8: Looking at Figure 2.4, it becomes very apparent that a majority of departure and arrival delays lie in between that [-25,0] indicating that flights more often than not leave and arrive on time if not earlier. That region has definitely changed as the density of the region is much more clear in the new plot compared to the old one.

9: The number of rows is the biggest difference because the first data set looks at the totality over 2023 while the second data set only looks at the weather in the beginning of January.

10: Time_hour uniquely identifies the time because it is a date-time variable while hour is a numeric integer.

11: Line Graphs are most useful when they assume an order. Thus, when there is no order, this could cause the audience to interpret false trends.

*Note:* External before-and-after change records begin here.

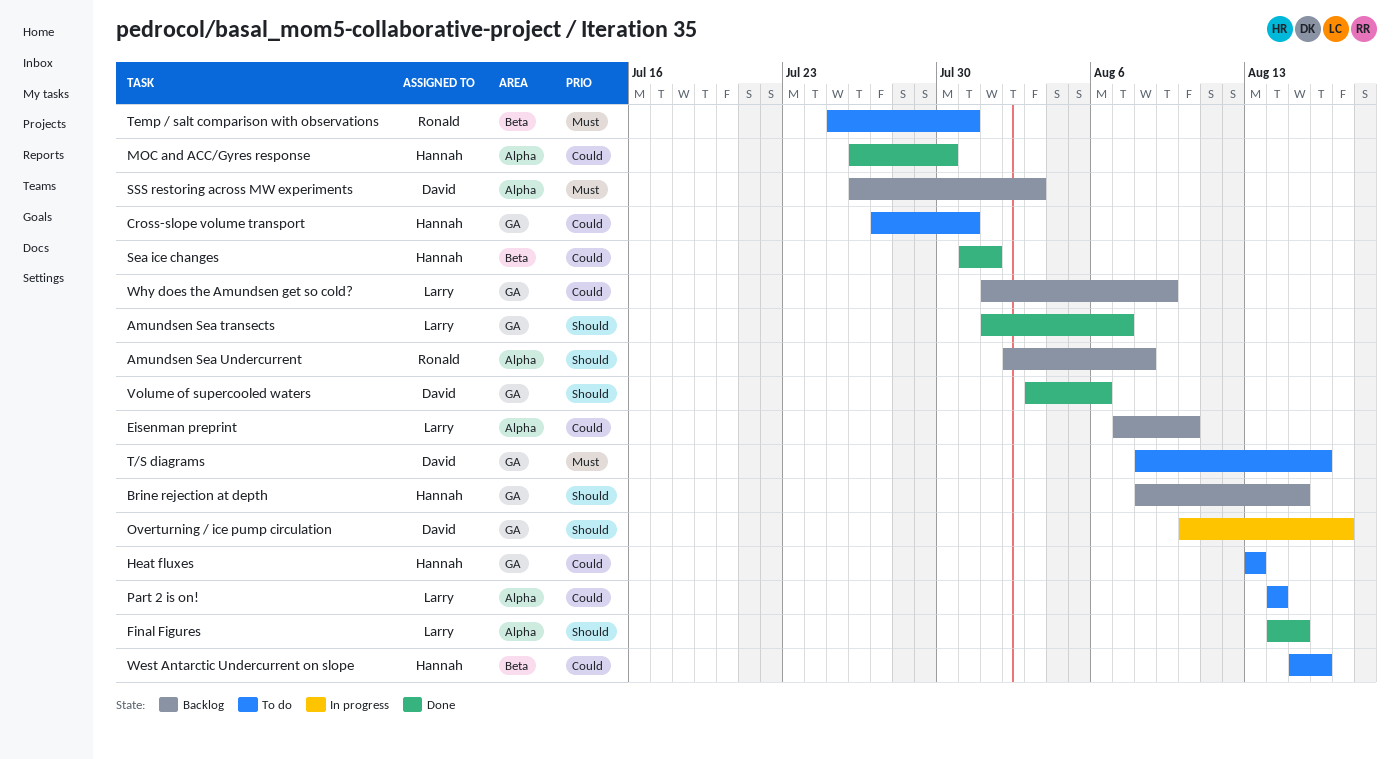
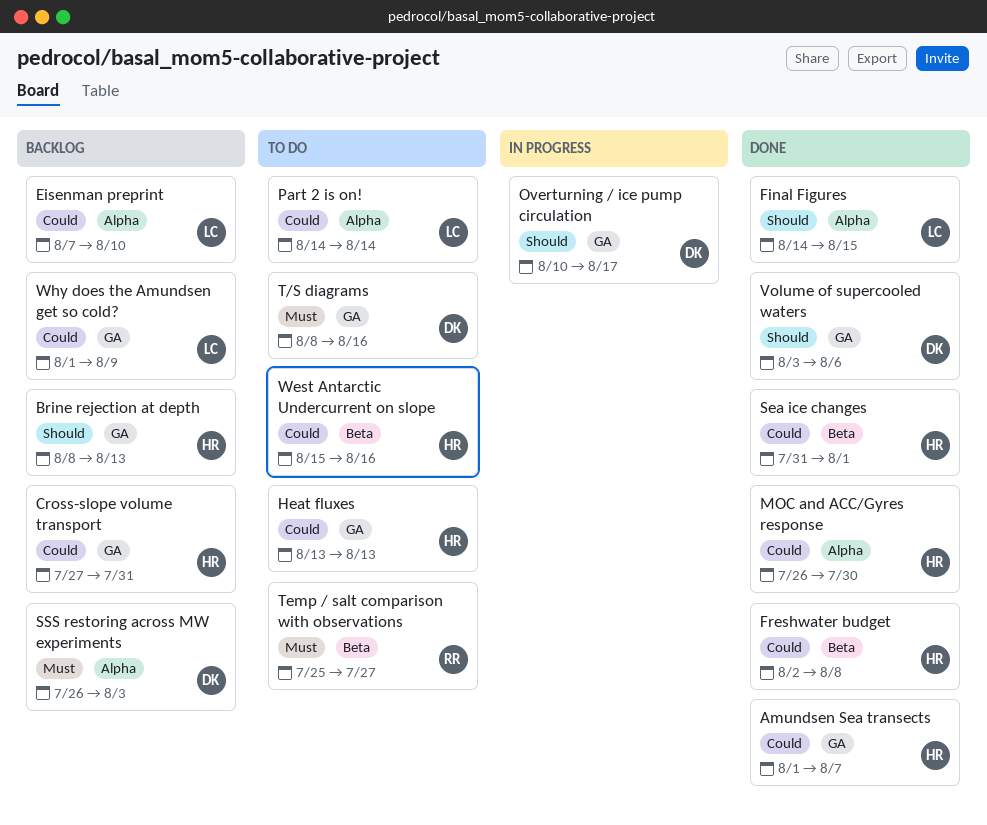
Amundsen Sea transects, owner: Larry -> Hannah
Amundsen Sea transects, priority: Should -> Could
Amundsen Sea Undercurrent: present -> none
Brine rejection at depth, due: Aug 15 -> Aug 13
Cross-slope volume transport, status: To do -> Backlog
Freshwater budget: none -> present
Temp / salt comparison with observations, due: Jul 31 -> Jul 27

12: Line graphs are frequently used with time because observing variables over time is a common and excellent way to discover relationships. As a result, line graphs typically show trends over time to highlights concepts such as shocks or seasonality.

13:

ggplot(data = early_january_2023_weather, 
       mapping = aes(x = time_hour, y = visib)) +
  geom_line()

14: 30 bins is able to show the data at a more granular level and highlight the irregularities. 20 bins shows a much smoother looking data and the overall shape is also easier to see.

15: I would say the distribution of wind speeds are definitely skewed right as lower wind speeds are much more common than high ones.

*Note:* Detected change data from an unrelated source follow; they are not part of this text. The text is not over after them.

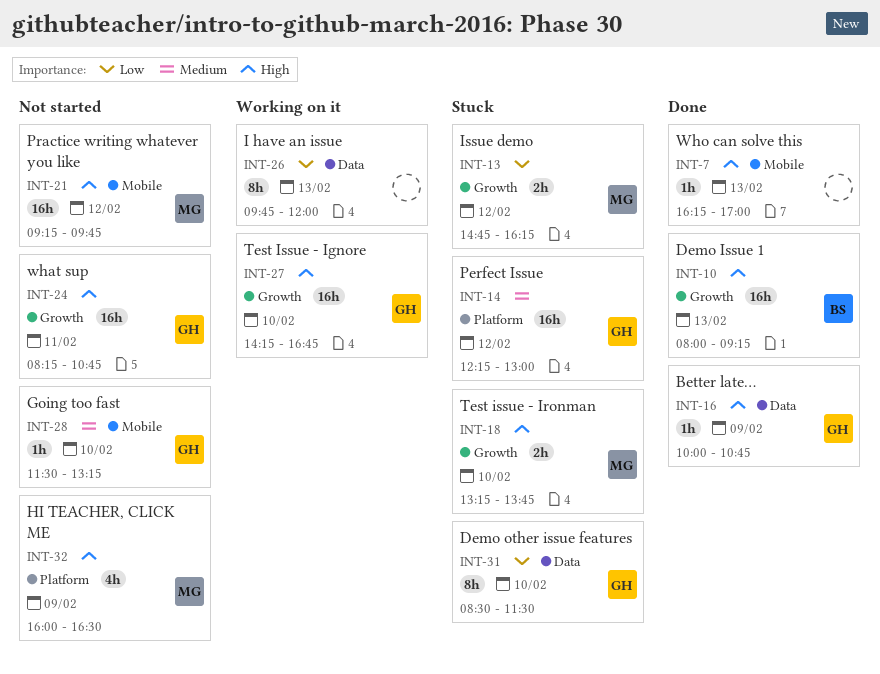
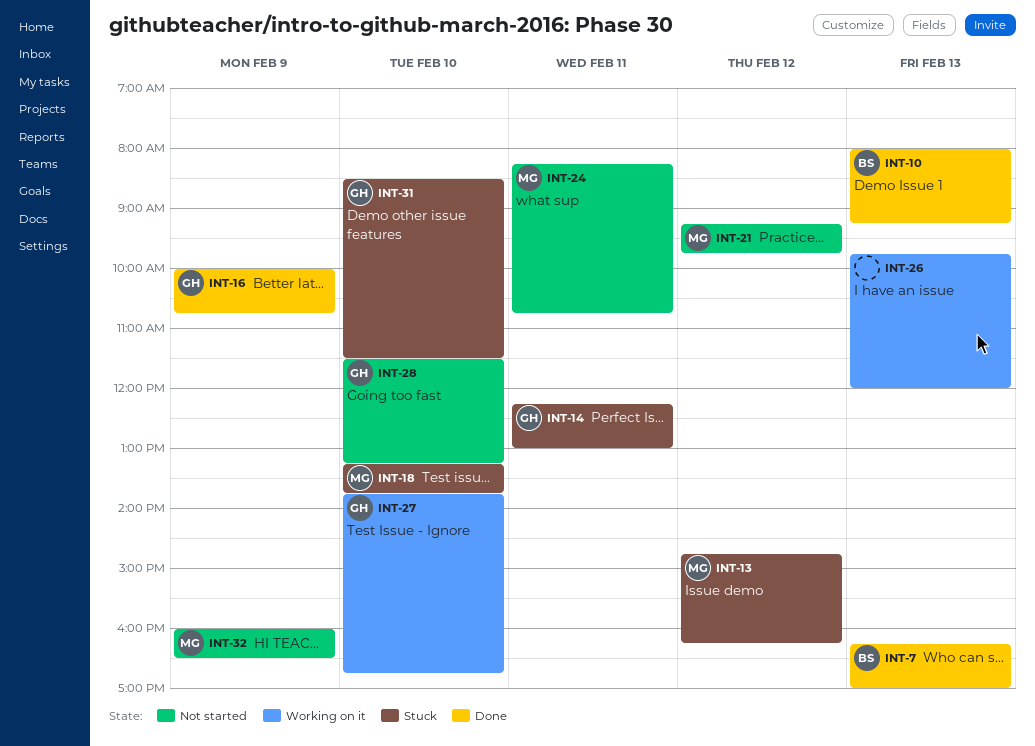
INT-7, owner: none -> BS
INT-14, day: Feb 12 -> Feb 11
INT-24, owner: GH -> MG
INT-27, begins: 14:15 -> 13:45

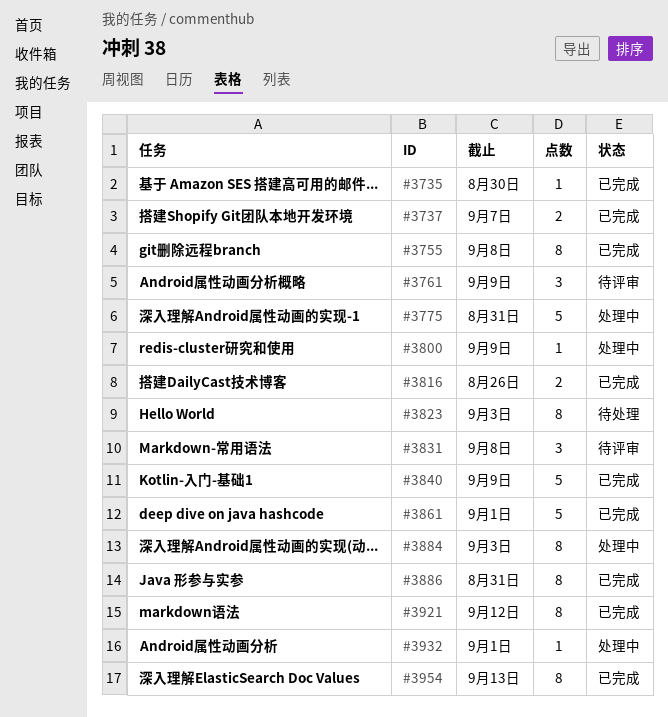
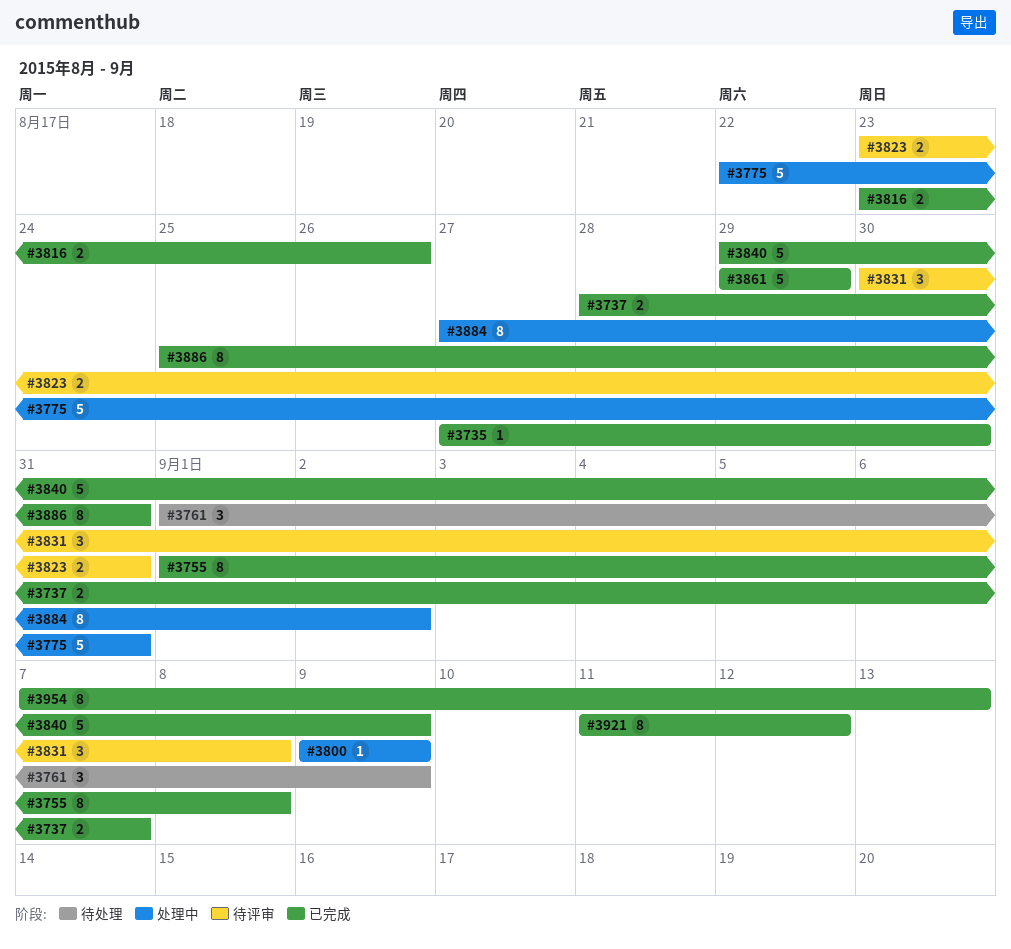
#3761, status: 待评审 -> 待处理
#3823, status: 待处理 -> 待评审
#3823, estimate: 8 -> 2
#3823, due: Sep 3 -> Aug 31
#3861, due: Sep 1 -> Aug 29
#3884, due: Sep 3 -> Sep 2
#3932: present -> none

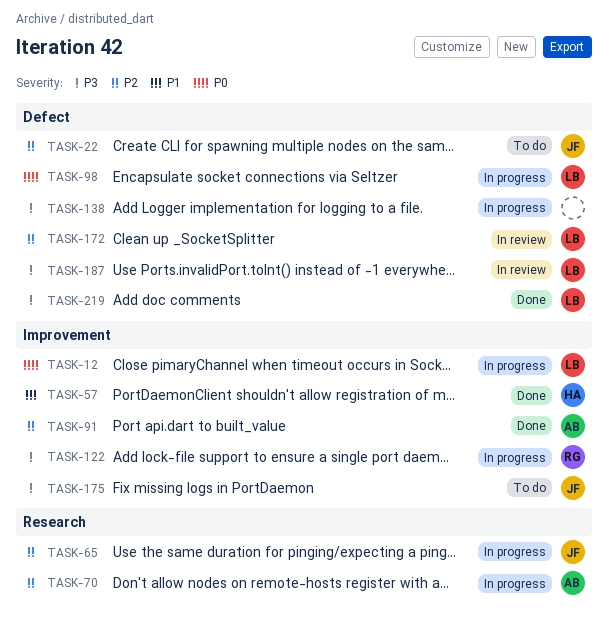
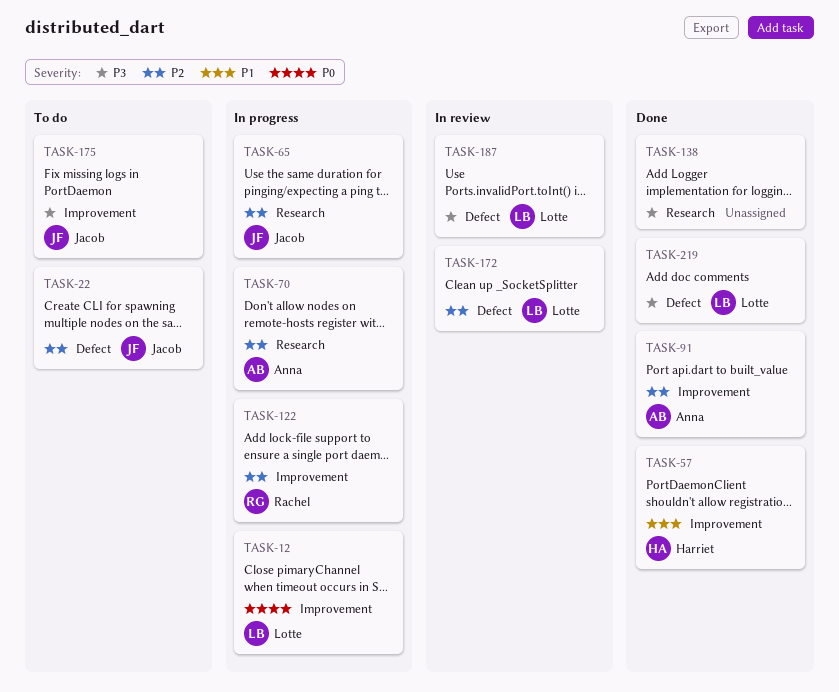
TASK-98: present -> none
TASK-122, priority: P3 -> P2
TASK-138, status: In progress -> Done
TASK-138, label: Defect -> Research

16: I would guess that the center value of this distribution would be around 9-10 because the distribution is skewed right, however there are still a ton of observations in that 10-12 range meaning that the center should be around there.

17: Some values are spread out, however the majority of observations are clustered near the center. This is because wind speeds have always remained consistent and it is hard to find a factor that would dramatically impact them.

18: Faceted plots help you see relationships that may show up gradually. In addition, it allows you to see how the strength of each relationship changes by facet. It helps us compare the same relationship under different conditions which can help us see two variables in a better sense.

19: In this chart, each facet represented a month while the axis represented wind speeds.

20: Faceted plots do not work well when the facets are split too small, there are highly unbalanced groups and looking at continuous variables for facets. An example of one of these issues would be faceting on a day to day basis over the course of year. This would not be optimal and the abundance of facets could result in messy and useless data.

21: Wind_speed shows a good bit of variability when looking at the monthly data. On a yearly perspective, we see that seasons often time cause the most variation as there are higher winds in the beginning of the year than any other part of the year. The extreme observations can also often be explained by natural disasters which are relatively rare events

22: The dots at the top of the plot for January correspond to the outliers of wind speed in January.Thus, they represent wind speeds of 23+ mph. January is typically the peak of winter and there tends to be a lot of snow storms. As a result, there may have been a number of storms to cause those outliers.

23: February seems to have the highest variation in wind speeds when looking at the box and whiskers plot. The reasons behind this claim is that it has the largest box portion which stretches from 5 mph to 15 mph. Thus, this is the biggest difference between the 1st and 3rd quantile compared to the rest of the months. In addition, it also has extremely long whiskers with the largest outliers of the year indicating that there are plenty of days with high wind speeds which ultimately would increase variability.

24: Box plots would not work for pressure because it is a continuous variables which means hundreds of thousands of potential categories. As a result, the information would be cluttered and it would be hard to derive patterns from such a box plot.

25: It is easier to identify an outlier in a box plot because they label it clearly through dots. However, an outlier in a faceted histogram would be labeled the same and might be hard to identify.